Le grand tournant a un titre et une scène : « Fa Wade Wellé » et Super Ndadjé à la RTS, lors de l’inauguration sur l’avenue Malick Sy (1989–1990). Recommandée par El Hadj Mansour Mbaye, repérée dans les chœurs de Kiné Lam— sa nièce par la mère —, elle passe de l’ombre à la pleine lumière en quelques morceaux. Talla Diagne la produit : cassettes, tournées, du Sénégal à la sous-région, puis l’Europe et les Amériques. Sa marque demeure : parole précise, proverbes wolof qui collent au vécu, tama qui parle, xalam qui gratte la poussière et fait surgir l’image juste.

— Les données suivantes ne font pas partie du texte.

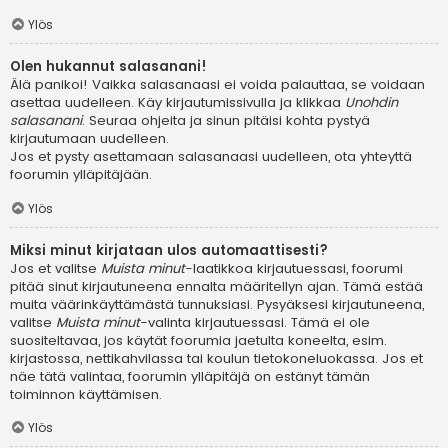
Ylös
Olen hukannut salasanani!
Älä panikoi! Vaikka salasanaasi ei voida palauttaa, se voidaan
asettaa uudelleen. Käy kirjautumissivulla ja klikkaa
Unohdin
salasanani
. Seuraa ohjeita ja sinun pitäisi kohta pystyä
kirjautumaan uudelleen.
Jos et pysty asettamaan salasanaasi uudelleen, ota yhteyttä
foorumin ylläpitäjään.
Ylös
Miksi minut kirjataan ulos automaattisesti?
Jos et valitse
Muista minut
-laatikkoa kirjautuessasi, foorumi
pitää sinut kirjautuneena ennalta määritellyn ajan. Tämä estää
muita väärinkäyttämästä tunnuksiasi. Pysyäksesi kirjautuneena,
valitse
Muista minut
-valinta kirjautuessasi. Tämä ei ole
suositeltavaa, jos käytät foorumia jaetulta koneelta, esim.
kirjastossa, nettikahvilassa tai koulun tietokoneluokassa. Jos et
näe tätä valintaa, foorumin ylläpitäjä on estänyt tämän
toiminnon käyttämisen.
Ylös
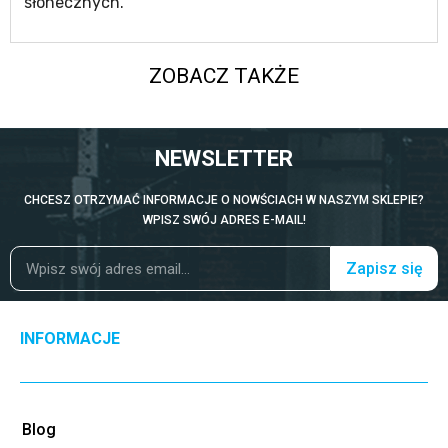
słonecznych.
ZOBACZ TAKŻE
NEWSLETTER
CHCESZ OTRZYMAĆ INFORMACJE O NOWŚCIACH W NASZYM SKLEPIE?
WPISZ SWÓJ ADRES E-MAIL!
Zapisz się
INFORMACJE
Blog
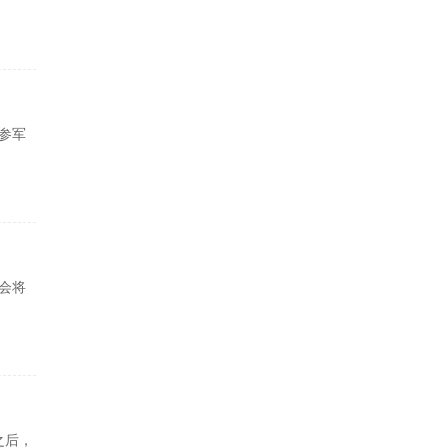
参军
会将
之后，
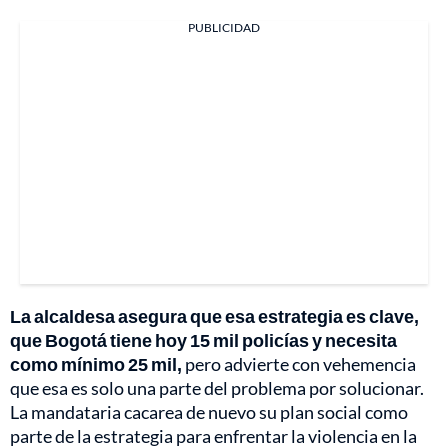
PUBLICIDAD
La alcaldesa asegura que esa estrategia es clave,
que Bogotá tiene hoy 15 mil policías y necesita
como mínimo 25 mil,
pero advierte con vehemencia
que esa es solo una parte del problema por solucionar.
La mandataria cacarea de nuevo su plan social como
parte de la estrategia para enfrentar la violencia en la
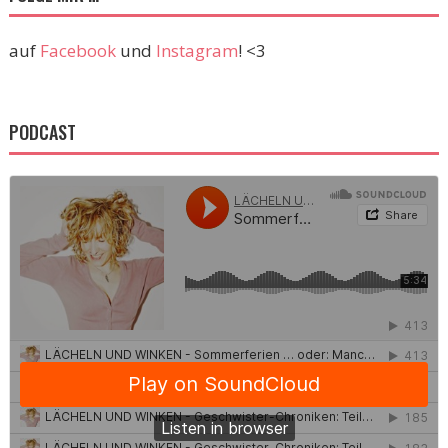
auf
Facebook
und
Instagram
! <3
PODCAST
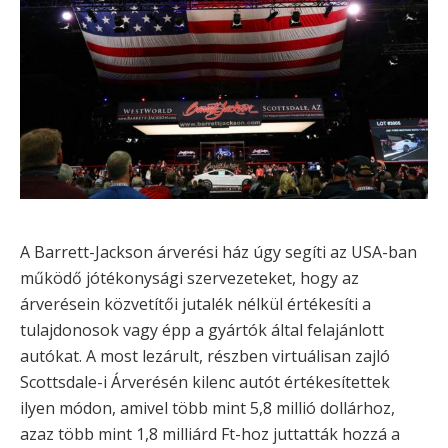
A Barrett-Jackson árverési ház úgy segíti az USA-ban
működő jótékonysági szervezeteket, hogy az
árverésein közvetítői jutalék nélkül értékesíti a
tulajdonosok vagy épp a gyártók által felajánlott
autókat. A most lezárult, részben virtuálisan zajló
Scottsdale-i Árverésén kilenc autót értékesítettek
ilyen módon, amivel több mint 5,8 millió dollárhoz,
azaz több mint 1,8 milliárd Ft-hoz juttatták hozzá a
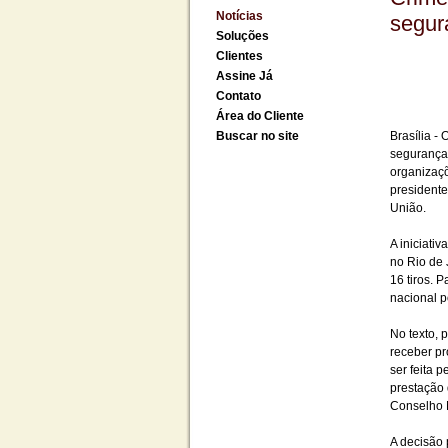
Notícias
segur
Soluções
Clientes
Assine Já
Contato
Área do Cliente
Buscar no site
Brasília -
segurança
organizaçõ
presidente
União.
A iniciati
no Rio de 
16 tiros. 
nacional p
No texto, 
receber pr
ser feita p
prestação
Conselho N
A decisão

Les scènes ont laissé des histoires. À Ndayane, une sage-femme quitte un instant la maternité voisine pour l’écouter ; rappelée d’urgence, elle revient plus tard, radieuse : accouchement sans accroc — “vous nous avez porté bonheur”. La petite portera le nom d’Adja. À Mbour, bien avant la nuit, la foule se masse ; du haut d’une terrasse, elle voit cette marée humaine et pleure. “La seule réponse, c’était de me donner à fond.”

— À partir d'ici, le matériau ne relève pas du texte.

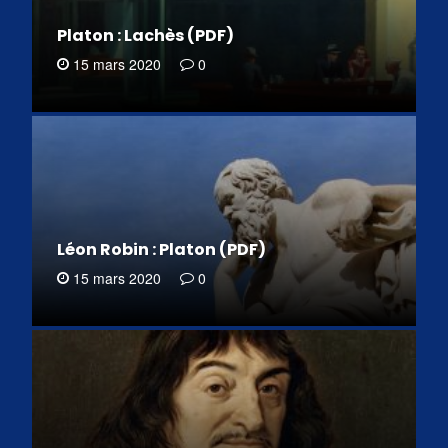
Platon : Lachès (PDF)
15 mars 2020
0
Léon Robin : Platon (PDF)
15 mars 2020
0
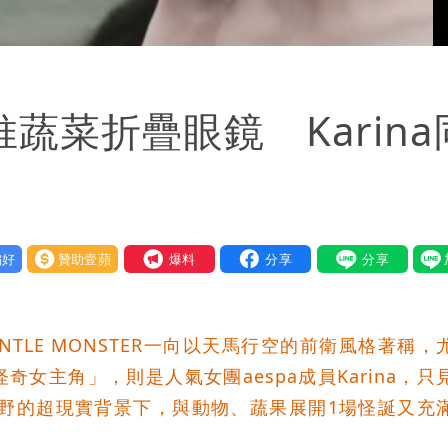
Loaded
:
100.00%
ER推蔬菜折疊眼鏡 Karina
好
贊助壹蘋
我要爆料
TLE MONSTER一向以天馬行空的前衛風格著稱，
女主角」，則是人氣女團aespa成員Karina，只
蕪原野的超現實背景下，與動物、蔬果展開1場怪誕又充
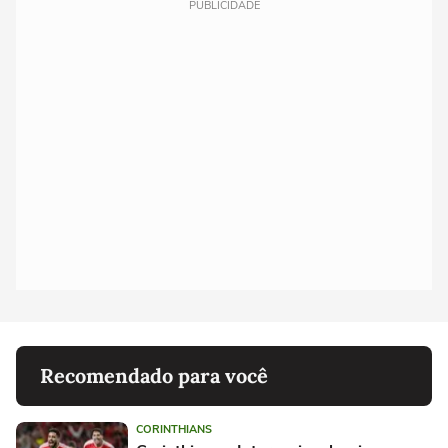
PUBLICIDADE
Recomendado para você
CORINTHIANS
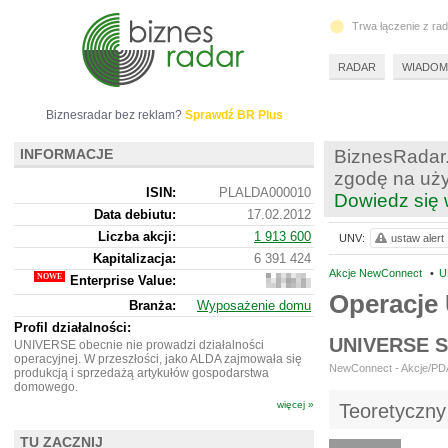
Trwa łączenie z ra
RADAR
WIADOM
Biznesradar bez reklam?
Sprawdź BR Plus
INFORMACJE
BiznesRadar.
zgodę na uży
ISIN:
PLALDA000010
Dowiedz się 
Data debiutu:
17.02.2012
Liczba akcji:
1 913 600
UNV:
ustaw alert
Kapitalizacja:
6 391 424
Akcje NewConnect
•
U
Enterprise Value:
6
411 424
Operacje
Branża:
Wyposażenie domu
Profil działalności:
UNIVERSE 
UNIVERSE obecnie nie prowadzi działalności
operacyjnej. W przeszłości, jako ALDA zajmowała się
NewConnect - Akcje/PDA 
produkcją i sprzedażą artykułów gospodarstwa
domowego.
więcej »
Teoretyczny
TU ZACZNIJ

Sa carrière est aussi une leçon de tenue. Cachets importants (jusqu’à 1 500 000 F CFA pour un playback à Brazzaville), dix pèlerinages à la Mecque, des maisons — Maristes, Tivaouane — et le sens des priorités. Puis vient un retrait choisi: retour aux cérémonies, loin du “buzz”, par pudeur et par principe. Une déception en 1997 — un reliquat jamais payé — lui pèse surtout parce qu’elle n’a pas pu remercier ses musiciens de « Fouleu ». Fille de Tivaouane, guidée par Serigne Mbaye Sy Mansour, elle veille à ce que l’art n’empiète jamais sur la foi. Son retour au naturel — l’arrêt du « xessal » —, elle l’assume comme une discipline et une paix retrouvée : s’éloigner du miroir, prier, reprendre son teint et son tempo. “Je n’ai pas peur de la mort, mais de l’inconnu”, confiait-elle ; aux plus jeunes, elle recommandait la mesure et la décence, surtout à l’ère des réseaux sociaux.
Les hommages se multiplient ; les bandes un peu poussiéreuses reprennent vie ; on se repasse « Bété Bété », « Foureul » et « Fa Wade Wellé » pour mesurer sa trace. Mardi 14 octobre 2025, Adja Dial Moussé Alé Mbaye s’est tue à 71 ans. Ce qui demeure, pourtant, est vibrant : une manière unique de tenir ensemble tradition et présent, scène et intimité, ferveur et élégance.